牛车缓缓驶入村口,三人身上还带着清晨赶路而粘上的露水。
而此刻,村子里早已不是往日的宁静,关于秦浩然在县学文会夺魁的消息,就像春日的柳絮,早已飘遍了村子的每个角落,在每一户人家的屋檐下生根发芽。

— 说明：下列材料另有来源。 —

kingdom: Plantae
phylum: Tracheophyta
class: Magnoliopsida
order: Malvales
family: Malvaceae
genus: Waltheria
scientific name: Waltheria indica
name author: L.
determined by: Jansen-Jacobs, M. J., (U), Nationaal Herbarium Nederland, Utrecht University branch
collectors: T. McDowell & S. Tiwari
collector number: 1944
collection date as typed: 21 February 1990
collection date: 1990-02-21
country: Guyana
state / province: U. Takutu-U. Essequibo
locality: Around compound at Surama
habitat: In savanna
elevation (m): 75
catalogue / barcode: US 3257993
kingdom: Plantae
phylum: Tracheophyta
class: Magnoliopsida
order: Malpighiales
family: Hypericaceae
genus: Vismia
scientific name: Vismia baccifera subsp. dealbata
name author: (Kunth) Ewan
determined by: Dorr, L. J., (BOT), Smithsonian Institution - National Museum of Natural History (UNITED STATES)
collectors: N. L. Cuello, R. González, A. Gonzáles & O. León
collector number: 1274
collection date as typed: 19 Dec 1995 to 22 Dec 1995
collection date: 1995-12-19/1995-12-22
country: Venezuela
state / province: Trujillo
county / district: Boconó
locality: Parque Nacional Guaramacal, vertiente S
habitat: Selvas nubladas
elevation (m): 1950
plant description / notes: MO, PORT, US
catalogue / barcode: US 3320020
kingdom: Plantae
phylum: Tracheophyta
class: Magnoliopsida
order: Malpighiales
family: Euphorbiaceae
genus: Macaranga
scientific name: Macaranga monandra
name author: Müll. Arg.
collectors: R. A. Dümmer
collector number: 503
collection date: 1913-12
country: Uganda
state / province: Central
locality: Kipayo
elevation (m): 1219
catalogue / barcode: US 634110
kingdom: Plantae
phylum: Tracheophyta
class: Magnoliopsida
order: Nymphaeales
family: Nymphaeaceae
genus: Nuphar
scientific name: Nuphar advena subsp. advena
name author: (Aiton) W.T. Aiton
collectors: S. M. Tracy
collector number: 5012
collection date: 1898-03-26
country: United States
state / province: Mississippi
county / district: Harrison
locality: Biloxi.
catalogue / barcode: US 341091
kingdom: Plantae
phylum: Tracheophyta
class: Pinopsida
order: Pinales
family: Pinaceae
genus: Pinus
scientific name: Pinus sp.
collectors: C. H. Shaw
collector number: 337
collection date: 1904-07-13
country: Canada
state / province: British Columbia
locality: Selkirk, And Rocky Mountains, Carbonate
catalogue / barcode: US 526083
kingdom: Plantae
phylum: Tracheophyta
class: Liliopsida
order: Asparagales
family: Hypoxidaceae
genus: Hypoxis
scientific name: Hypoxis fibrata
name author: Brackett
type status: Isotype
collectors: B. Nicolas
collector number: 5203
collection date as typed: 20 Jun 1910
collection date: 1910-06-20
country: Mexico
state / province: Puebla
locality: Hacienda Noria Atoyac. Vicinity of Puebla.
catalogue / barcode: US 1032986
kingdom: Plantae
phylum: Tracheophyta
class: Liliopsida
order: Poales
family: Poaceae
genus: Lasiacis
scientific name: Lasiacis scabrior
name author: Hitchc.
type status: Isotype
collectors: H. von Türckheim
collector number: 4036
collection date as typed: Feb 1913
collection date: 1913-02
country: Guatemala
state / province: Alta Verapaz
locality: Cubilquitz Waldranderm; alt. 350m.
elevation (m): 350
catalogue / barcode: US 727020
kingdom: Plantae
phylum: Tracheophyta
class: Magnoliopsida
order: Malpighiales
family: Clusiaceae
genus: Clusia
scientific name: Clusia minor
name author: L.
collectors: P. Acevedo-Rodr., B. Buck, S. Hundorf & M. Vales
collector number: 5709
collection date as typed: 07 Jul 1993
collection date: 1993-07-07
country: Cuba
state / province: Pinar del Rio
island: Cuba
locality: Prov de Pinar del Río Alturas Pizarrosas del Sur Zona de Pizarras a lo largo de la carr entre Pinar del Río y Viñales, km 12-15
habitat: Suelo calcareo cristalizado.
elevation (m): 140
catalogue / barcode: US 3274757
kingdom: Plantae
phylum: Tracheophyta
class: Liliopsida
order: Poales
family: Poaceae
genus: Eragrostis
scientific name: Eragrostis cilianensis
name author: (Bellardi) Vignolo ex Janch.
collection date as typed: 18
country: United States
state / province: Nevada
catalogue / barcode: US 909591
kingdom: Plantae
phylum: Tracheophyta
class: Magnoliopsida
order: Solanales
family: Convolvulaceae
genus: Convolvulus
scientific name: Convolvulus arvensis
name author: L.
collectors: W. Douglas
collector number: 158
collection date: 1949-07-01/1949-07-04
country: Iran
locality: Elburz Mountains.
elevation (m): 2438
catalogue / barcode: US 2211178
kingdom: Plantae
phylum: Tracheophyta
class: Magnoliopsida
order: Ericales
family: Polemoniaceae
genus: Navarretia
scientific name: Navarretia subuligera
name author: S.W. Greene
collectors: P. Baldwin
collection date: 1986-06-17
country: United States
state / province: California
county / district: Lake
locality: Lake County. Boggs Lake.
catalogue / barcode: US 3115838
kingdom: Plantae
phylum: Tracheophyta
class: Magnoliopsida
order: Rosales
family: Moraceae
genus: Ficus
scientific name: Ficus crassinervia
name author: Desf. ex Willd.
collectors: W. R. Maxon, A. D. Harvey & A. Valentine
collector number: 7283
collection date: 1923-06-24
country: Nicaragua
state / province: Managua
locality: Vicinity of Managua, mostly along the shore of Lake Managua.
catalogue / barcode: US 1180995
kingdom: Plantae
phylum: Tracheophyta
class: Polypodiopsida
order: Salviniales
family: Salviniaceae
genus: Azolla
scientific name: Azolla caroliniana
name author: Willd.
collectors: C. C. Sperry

"来了来了!浩然回来了!"不知是谁先喊了一声,顿时,原本在田间劳作、在溪边浣洗的村民们都放下手中的活计,从四面八方涌来。
老妇人在围裙上擦着手,孩童光着脚丫奔跑,连平日里最是沉稳的老人们也拄着拐杖,急切地往前凑。整个柳塘村都为之轰动了,激起了层层喜悦与自豪的涟漪。
在秦家那座历经风雨的祠堂里,秦浩然将文会的奖品一一取出。当秦德昌和秦远山从他手中接过那刀上好宣纸,以及那套看似普通、却由县学教谕亲手颁发的笔墨砚台时,两人的手都抑制不住地微微颤抖。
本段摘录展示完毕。